**Directions**
Go to the line containing "expression analysis of" in the records below and print it and every following line exactly, on through the line containing "(DAB) staining of", then stop.

--- The records ---

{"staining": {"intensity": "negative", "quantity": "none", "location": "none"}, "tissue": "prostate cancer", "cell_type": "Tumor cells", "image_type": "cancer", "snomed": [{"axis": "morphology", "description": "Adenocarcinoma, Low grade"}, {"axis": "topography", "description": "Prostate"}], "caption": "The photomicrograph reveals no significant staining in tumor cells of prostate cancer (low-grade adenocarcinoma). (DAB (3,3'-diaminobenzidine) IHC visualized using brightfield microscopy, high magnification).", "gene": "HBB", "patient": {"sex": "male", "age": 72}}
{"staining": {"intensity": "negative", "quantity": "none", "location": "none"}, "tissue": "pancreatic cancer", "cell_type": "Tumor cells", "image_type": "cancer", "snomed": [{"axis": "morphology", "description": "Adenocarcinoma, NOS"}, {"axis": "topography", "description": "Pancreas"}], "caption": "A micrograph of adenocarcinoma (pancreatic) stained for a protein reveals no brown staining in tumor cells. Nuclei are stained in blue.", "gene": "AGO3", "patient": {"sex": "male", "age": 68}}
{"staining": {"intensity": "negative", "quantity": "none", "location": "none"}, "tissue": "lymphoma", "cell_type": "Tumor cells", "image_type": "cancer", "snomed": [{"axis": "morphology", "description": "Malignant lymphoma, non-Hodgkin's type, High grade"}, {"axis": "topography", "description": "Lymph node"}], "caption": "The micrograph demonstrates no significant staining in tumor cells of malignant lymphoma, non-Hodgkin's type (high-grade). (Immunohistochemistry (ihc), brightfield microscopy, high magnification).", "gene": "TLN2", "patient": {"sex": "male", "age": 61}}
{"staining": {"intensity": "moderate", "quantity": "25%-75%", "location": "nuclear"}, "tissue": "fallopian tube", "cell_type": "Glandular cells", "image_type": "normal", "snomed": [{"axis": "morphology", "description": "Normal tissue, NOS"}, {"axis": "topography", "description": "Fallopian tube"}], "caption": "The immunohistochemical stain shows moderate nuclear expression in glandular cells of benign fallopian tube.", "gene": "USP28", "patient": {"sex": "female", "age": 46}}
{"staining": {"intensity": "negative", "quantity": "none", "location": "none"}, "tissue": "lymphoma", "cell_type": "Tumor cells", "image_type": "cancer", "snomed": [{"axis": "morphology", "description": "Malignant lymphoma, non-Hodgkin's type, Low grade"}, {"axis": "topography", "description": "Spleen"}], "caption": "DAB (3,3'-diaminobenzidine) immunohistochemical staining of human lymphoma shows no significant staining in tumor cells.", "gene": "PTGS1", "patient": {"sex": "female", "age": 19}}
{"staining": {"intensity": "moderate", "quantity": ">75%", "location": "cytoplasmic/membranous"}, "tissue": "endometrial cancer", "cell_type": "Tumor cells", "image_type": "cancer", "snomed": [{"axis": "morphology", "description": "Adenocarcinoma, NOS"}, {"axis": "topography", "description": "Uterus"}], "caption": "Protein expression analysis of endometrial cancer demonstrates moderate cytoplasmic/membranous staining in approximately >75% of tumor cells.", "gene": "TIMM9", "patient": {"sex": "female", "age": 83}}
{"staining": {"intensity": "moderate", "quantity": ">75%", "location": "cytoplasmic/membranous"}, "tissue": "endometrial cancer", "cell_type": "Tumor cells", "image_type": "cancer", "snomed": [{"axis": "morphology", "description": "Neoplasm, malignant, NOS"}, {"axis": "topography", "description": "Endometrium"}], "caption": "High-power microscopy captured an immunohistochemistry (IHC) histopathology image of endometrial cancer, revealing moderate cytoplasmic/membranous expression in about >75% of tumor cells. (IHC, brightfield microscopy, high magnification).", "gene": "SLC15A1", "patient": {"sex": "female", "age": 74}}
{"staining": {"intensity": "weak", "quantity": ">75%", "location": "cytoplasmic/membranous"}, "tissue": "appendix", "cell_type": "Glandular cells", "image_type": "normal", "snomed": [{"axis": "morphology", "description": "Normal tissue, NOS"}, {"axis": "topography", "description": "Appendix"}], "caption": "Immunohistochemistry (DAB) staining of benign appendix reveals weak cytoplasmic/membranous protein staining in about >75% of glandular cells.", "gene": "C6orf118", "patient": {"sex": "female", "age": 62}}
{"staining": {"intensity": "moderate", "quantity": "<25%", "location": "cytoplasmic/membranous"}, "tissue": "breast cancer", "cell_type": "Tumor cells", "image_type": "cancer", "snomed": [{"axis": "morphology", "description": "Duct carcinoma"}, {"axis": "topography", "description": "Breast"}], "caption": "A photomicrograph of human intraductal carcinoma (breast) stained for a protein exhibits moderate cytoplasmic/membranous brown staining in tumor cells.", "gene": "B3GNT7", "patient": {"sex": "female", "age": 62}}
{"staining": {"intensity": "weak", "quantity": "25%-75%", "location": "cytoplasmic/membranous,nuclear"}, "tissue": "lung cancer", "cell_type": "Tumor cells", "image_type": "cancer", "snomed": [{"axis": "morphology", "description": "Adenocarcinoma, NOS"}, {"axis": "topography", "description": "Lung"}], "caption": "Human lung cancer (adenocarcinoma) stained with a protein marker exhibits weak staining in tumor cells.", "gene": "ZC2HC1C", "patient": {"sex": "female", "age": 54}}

---

**Finished exercise**
{"staining": {"intensity": "moderate", "quantity": ">75%", "location": "cytoplasmic/membranous"}, "tissue": "endometrial cancer", "cell_type": "Tumor cells", "image_type": "cancer", "snomed": [{"axis": "morphology", "description": "Adenocarcinoma, NOS"}, {"axis": "topography", "description": "Uterus"}], "caption": "Protein expression analysis of endometrial cancer demonstrates moderate cytoplasmic/membranous staining in approximately >75% of tumor cells.", "gene": "TIMM9", "patient": {"sex": "female", "age": 83}}
{"staining": {"intensity": "moderate", "quantity": ">75%", "location": "cytoplasmic/membranous"}, "tissue": "endometrial cancer", "cell_type": "Tumor cells", "image_type": "cancer", "snomed": [{"axis": "morphology", "description": "Neoplasm, malignant, NOS"}, {"axis": "topography", "description": "Endometrium"}], "caption": "High-power microscopy captured an immunohistochemistry (IHC) histopathology image of endometrial cancer, revealing moderate cytoplasmic/membranous expression in about >75% of tumor cells. (IHC, brightfield microscopy, high magnification).", "gene": "SLC15A1", "patient": {"sex": "female", "age": 74}}
{"staining": {"intensity": "weak", "quantity": ">75%", "location": "cytoplasmic/membranous"}, "tissue": "appendix", "cell_type": "Glandular cells", "image_type": "normal", "snomed": [{"axis": "morphology", "description": "Normal tissue, NOS"}, {"axis": "topography", "description": "Appendix"}], "caption": "Immunohistochemistry (DAB) staining of benign appendix reveals weak cytoplasmic/membranous protein staining in about >75% of glandular cells.", "gene": "C6orf118", "patient": {"sex": "female", "age": 62}}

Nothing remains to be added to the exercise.